TEXT UNDER STUDY:
--- START ---

These stories are by now so frequent, and so unsurprising, that I don’t even pitch them anymore to The Daily Beast. At this point, it would be surprising if an anti-gay pastor didn’t have a Grindr profile.

There are signs that America is becoming more like Ireland—that is, more alienated by traditional religious teachings on sexuality. Last year, a Public Religion Research Institute study showed that one-third of millennials who left their childhood religion did so because of “negative teachings” about homosexuality. That is an astonishing statistic. Of all the reasons to lose one’s religion, one-third do so because of this one particular issue.

The results are much broader than a single referendum. There’s a reason that the International LGBT Association’s “Rainbow Map” of Europe, charting the continent’s friendliness toward LGBT people, looks like an actual rainbow. There are good green countries in the West, middling yellow ones in the center, and nasty red ones in the East. Same-sex marriage is a barometer of a society’s secularism, small-l liberalism, and tolerance in general.

That’s why the prime minister of Luxembourg could marry his male partner this week without any major kerfluffle, while only 4% of Latvians support the EuroPride festival scheduled to be held in Riga next month. On social issues, the map of Europe looks like the United States turned sideways, with the progressive West and the traditional Deep East. In this regard, Ireland is falling in line with broader geopolitical trends. 

In a way, religious traditionalists are not wrong when they call gay marriage the end of civilization. It is part of the end of their civilization, a (mostly imaginary) patriarchy in which revelation-based religious institutions have dominion over all parts of everyone’s lives. 

But if this is the End Times, as 77 percent of U.S. Evangelicals believe, traditionalists have only themselves to blame: The moral bankruptcy of pedophile priests and the hypocrisy of cruising Christians undermines tradition’s claims to moral legitimacy.

One wonders what it will take for Americans to become as embittered, and liberated, as the Irish.

--- END ---

AVAILABLE DATA:
--- START ---

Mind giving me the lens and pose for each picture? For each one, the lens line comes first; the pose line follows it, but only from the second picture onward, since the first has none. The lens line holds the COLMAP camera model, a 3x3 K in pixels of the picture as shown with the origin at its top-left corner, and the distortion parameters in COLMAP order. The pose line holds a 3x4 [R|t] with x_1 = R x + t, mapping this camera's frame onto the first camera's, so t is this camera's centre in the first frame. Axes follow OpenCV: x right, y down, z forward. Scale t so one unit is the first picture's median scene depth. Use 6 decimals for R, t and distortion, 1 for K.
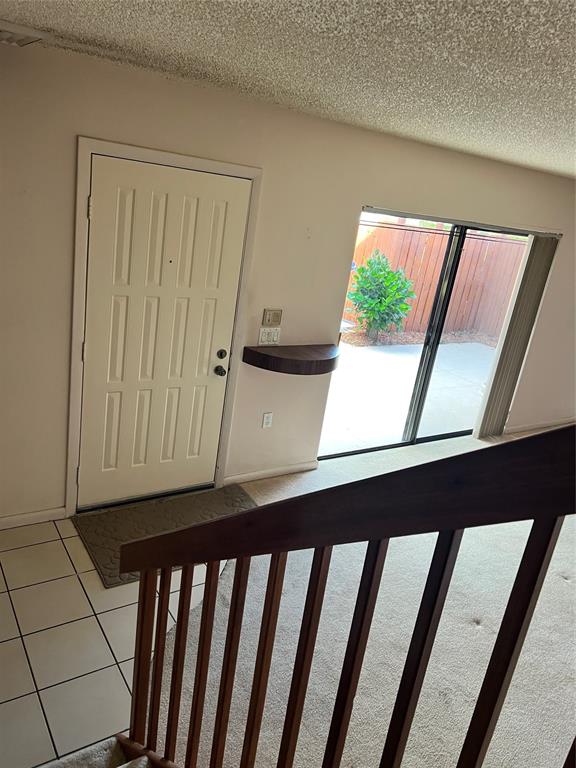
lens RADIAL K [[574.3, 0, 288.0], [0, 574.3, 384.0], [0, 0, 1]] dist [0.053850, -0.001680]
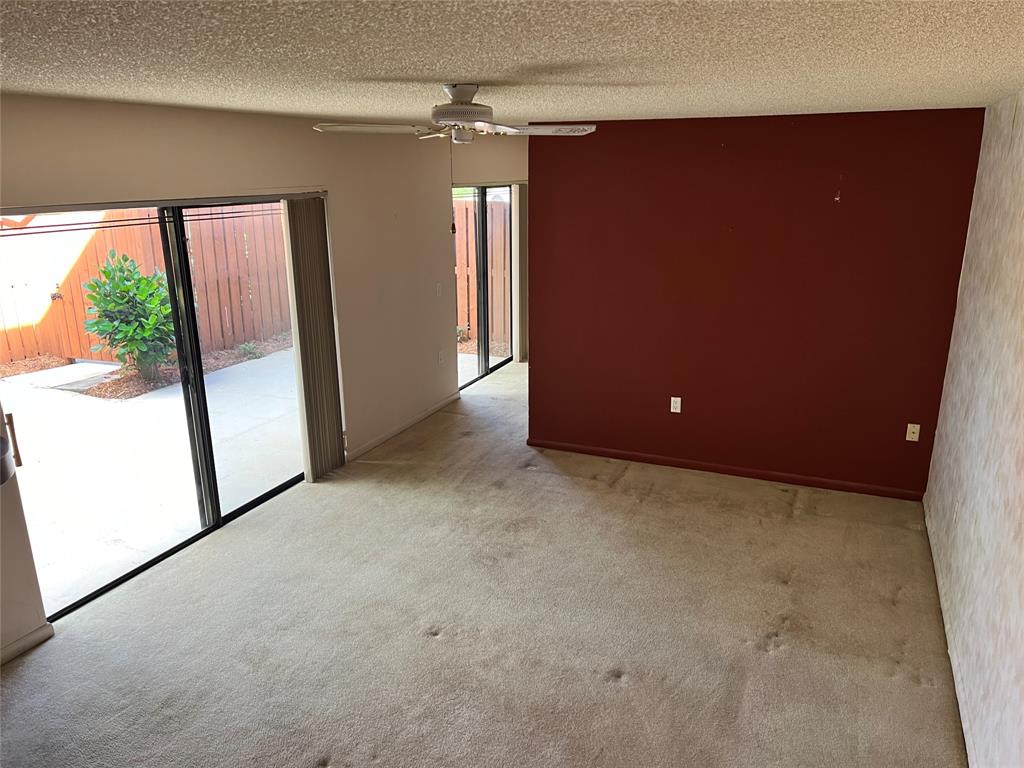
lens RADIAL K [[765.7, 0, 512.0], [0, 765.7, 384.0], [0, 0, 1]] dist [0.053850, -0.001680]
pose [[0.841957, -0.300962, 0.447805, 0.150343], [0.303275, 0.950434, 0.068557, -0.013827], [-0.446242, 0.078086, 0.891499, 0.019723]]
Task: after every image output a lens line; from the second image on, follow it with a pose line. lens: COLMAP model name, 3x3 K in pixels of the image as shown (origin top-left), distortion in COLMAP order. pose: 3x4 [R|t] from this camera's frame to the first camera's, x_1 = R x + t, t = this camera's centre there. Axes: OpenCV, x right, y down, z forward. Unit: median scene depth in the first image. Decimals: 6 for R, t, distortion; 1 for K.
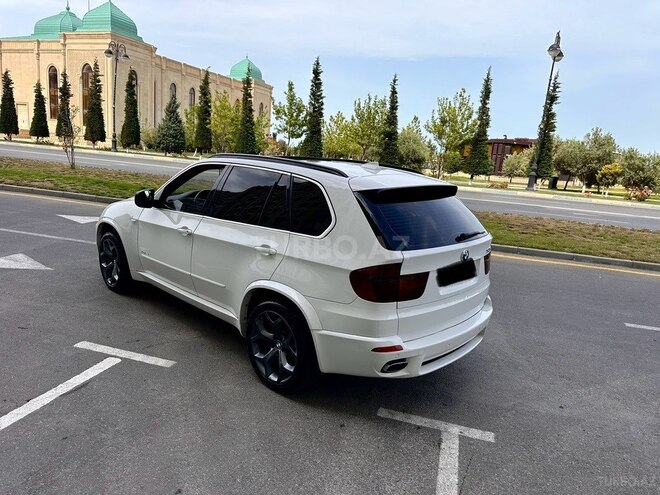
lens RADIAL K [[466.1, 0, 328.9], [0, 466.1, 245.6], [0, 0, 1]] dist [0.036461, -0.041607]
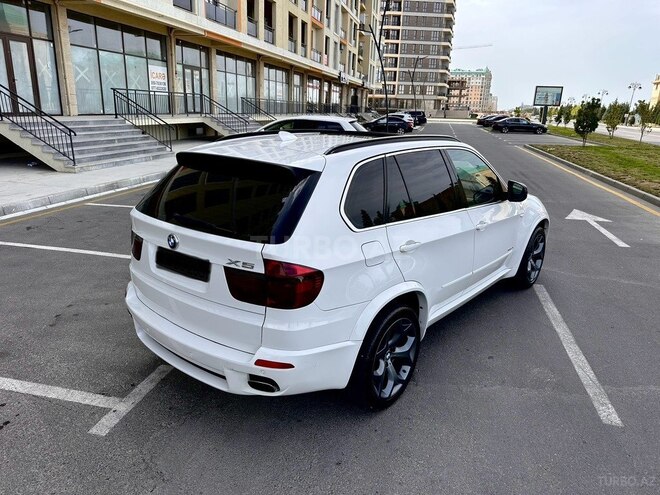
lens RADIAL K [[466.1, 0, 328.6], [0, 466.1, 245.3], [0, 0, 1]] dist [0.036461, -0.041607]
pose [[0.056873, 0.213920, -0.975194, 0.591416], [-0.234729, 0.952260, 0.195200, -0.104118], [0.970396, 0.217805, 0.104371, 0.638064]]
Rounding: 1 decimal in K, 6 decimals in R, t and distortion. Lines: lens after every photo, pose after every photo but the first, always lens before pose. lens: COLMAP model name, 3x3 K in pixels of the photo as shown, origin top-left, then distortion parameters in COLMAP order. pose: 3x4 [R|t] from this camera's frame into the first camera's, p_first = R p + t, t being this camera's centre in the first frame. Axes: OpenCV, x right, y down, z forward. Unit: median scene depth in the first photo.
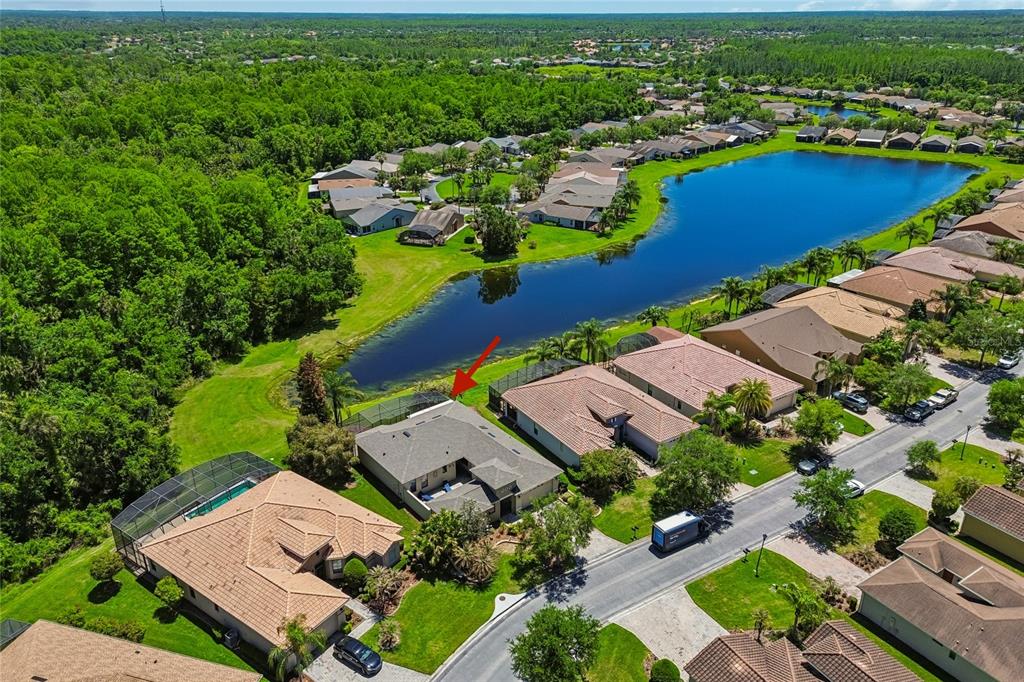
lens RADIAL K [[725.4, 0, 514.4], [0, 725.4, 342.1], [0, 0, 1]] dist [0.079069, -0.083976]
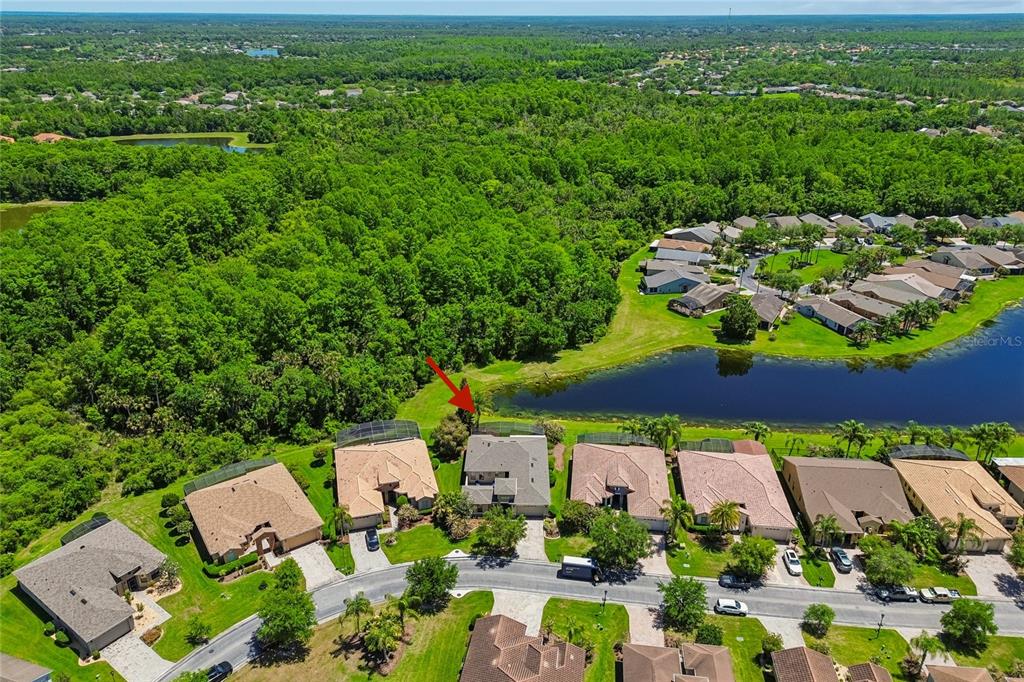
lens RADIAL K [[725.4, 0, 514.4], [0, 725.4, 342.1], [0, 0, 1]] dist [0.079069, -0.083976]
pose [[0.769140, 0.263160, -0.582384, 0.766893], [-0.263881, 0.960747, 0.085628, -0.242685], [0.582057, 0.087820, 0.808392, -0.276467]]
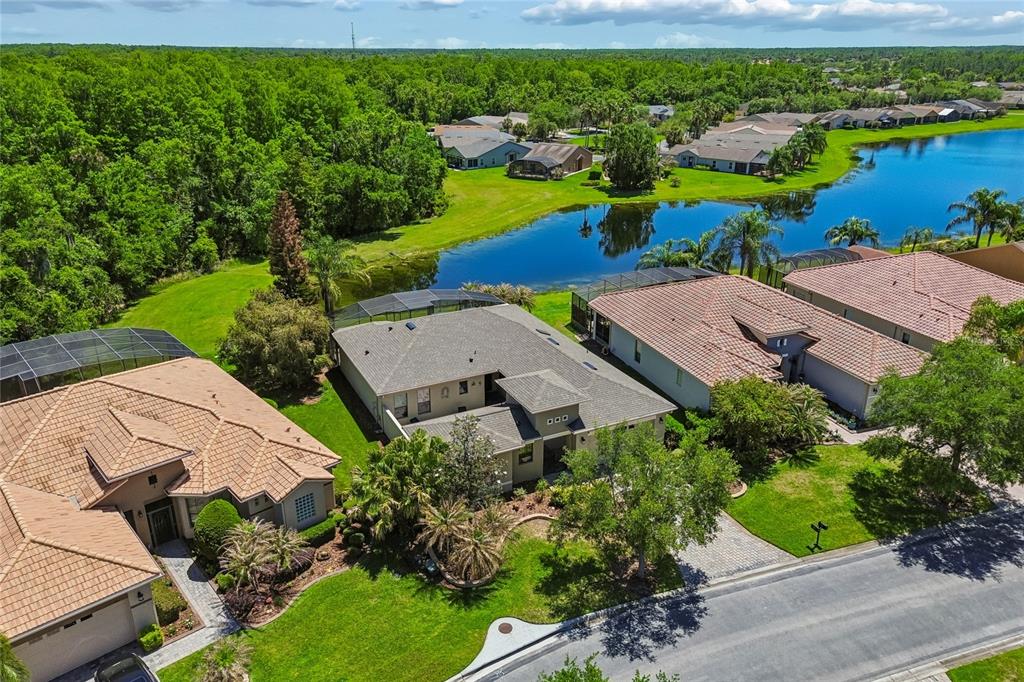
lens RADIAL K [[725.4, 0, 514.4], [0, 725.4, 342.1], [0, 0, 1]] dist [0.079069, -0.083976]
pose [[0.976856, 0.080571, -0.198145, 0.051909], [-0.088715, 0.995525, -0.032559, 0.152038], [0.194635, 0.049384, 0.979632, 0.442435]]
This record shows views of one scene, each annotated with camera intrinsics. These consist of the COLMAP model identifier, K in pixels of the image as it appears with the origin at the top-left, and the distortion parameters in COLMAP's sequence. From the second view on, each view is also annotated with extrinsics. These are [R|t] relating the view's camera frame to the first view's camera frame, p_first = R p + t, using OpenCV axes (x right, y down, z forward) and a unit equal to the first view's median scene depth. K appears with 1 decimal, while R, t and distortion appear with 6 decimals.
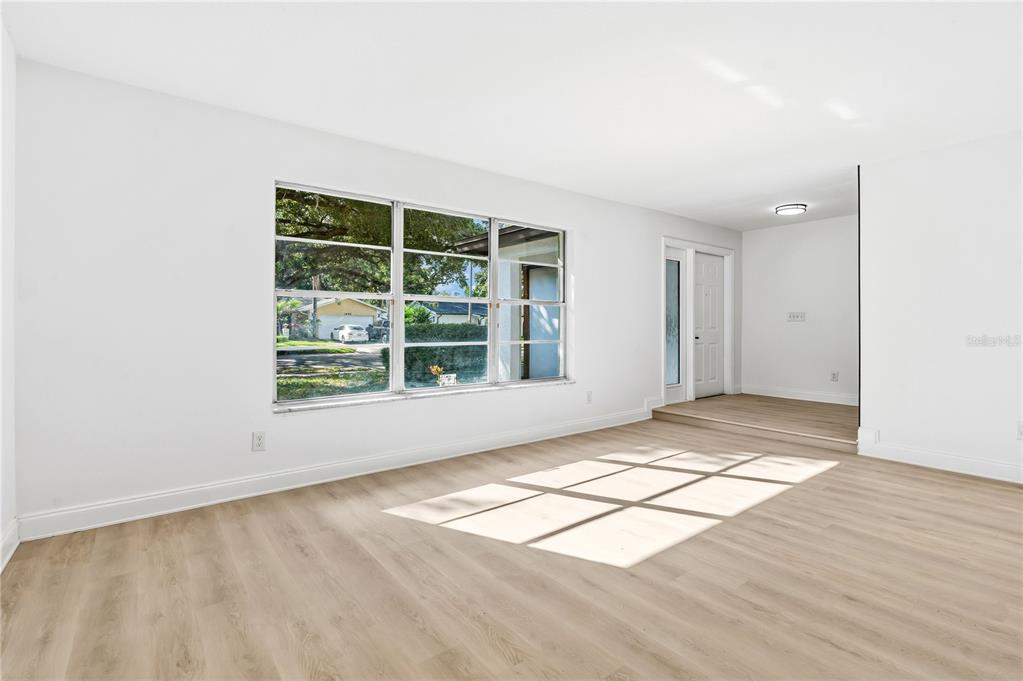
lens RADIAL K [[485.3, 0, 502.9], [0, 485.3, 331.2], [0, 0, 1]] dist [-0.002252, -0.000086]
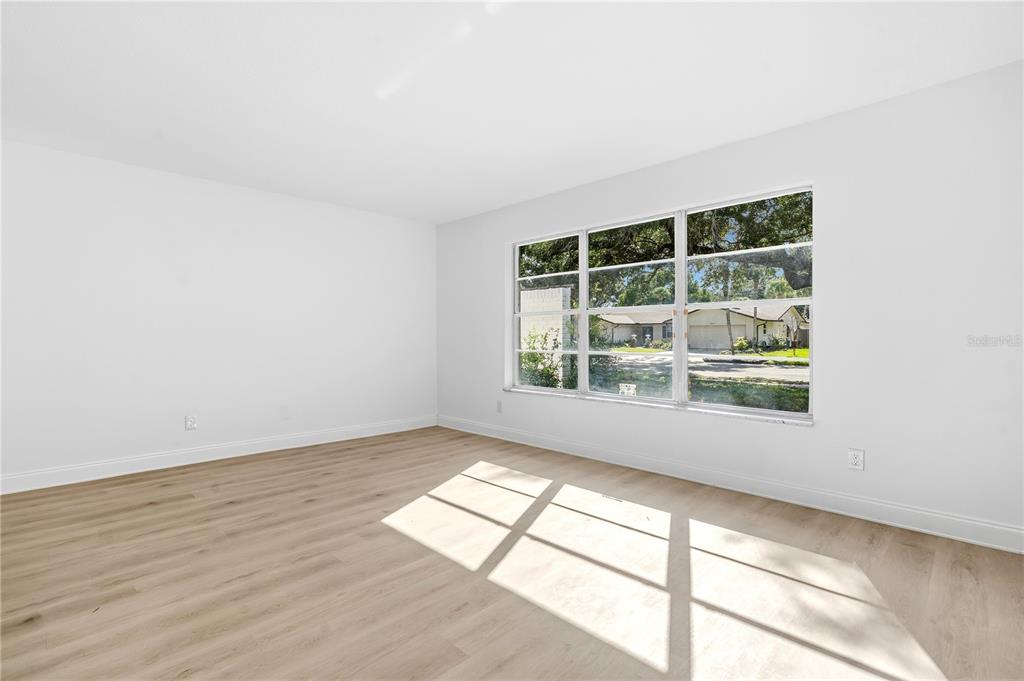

--- END ---

EXERCISE 1: Say whether each statement agrees with the article on same-sex marriage and religion, answering yes or no and quoting the words of the article that decide it. (a) One-third of millennials who left their childhood religion did so because of negative teachings about homosexuality. (b) On the Rainbow Map, the red countries are in the West of Europe. (c) According to the article, 77 percent of U.S. Evangelicals believe these are the End Times.
EXERCISE 2: In the records, from the line containing "Rounding: 1 decimal" through the end of the records, swap "photo" for "image" and write out those lines with nothing else changed. Omit the picture lines from your answer.
The text and the records are unrelated to each other.

YOUR RESPONSE 1:
(a) Yes: "one-third of millennials who left their childhood religion did so because of “negative teachings” about homosexuality."
(b) No: "There are good green countries in the West, middling yellow ones in the center, and nasty red ones in the East."
(c) Yes: "as 77 percent of U.S. Evangelicals believe"

YOUR RESPONSE 2:
Rounding: 1 decimal in K, 6 decimals in R, t and distortion. Lines: lens after every image, pose after every image but the first, always lens before pose. lens: COLMAP model name, 3x3 K in pixels of the image as shown, origin top-left, then distortion parameters in COLMAP order. pose: 3x4 [R|t] from this camera's frame into the first camera's, p_first = R p + t, t being this camera's centre in the first frame. Axes: OpenCV, x right, y down, z forward. Unit: median scene depth in the first image.
lens RADIAL K [[725.4, 0, 514.4], [0, 725.4, 342.1], [0, 0, 1]] dist [0.079069, -0.083976]
lens RADIAL K [[725.4, 0, 514.4], [0, 725.4, 342.1], [0, 0, 1]] dist [0.079069, -0.083976]
pose [[0.769140, 0.263160, -0.582384, 0.766893], [-0.263881, 0.960747, 0.085628, -0.242685], [0.582057, 0.087820, 0.808392, -0.276467]]
lens RADIAL K [[725.4, 0, 514.4], [0, 725.4, 342.1], [0, 0, 1]] dist [0.079069, -0.083976]
pose [[0.976856, 0.080571, -0.198145, 0.051909], [-0.088715, 0.995525, -0.032559, 0.152038], [0.194635, 0.049384, 0.979632, 0.442435]]
This record shows views of one scene, each annotated with camera intrinsics. These consist of the COLMAP model identifier, K in pixels of the image as it appears with the origin at the top-left, and the distortion parameters in COLMAP's sequence. From the second view on, each view is also annotated with extrinsics. These are [R|t] relating the view's camera frame to the first view's camera frame, p_first = R p + t, using OpenCV axes (x right, y down, z forward) and a unit equal to the first view's median scene depth. K appears with 1 decimal, while R, t and distortion appear with 6 decimals.
lens RADIAL K [[485.3, 0, 502.9], [0, 485.3, 331.2], [0, 0, 1]] dist [-0.002252, -0.000086]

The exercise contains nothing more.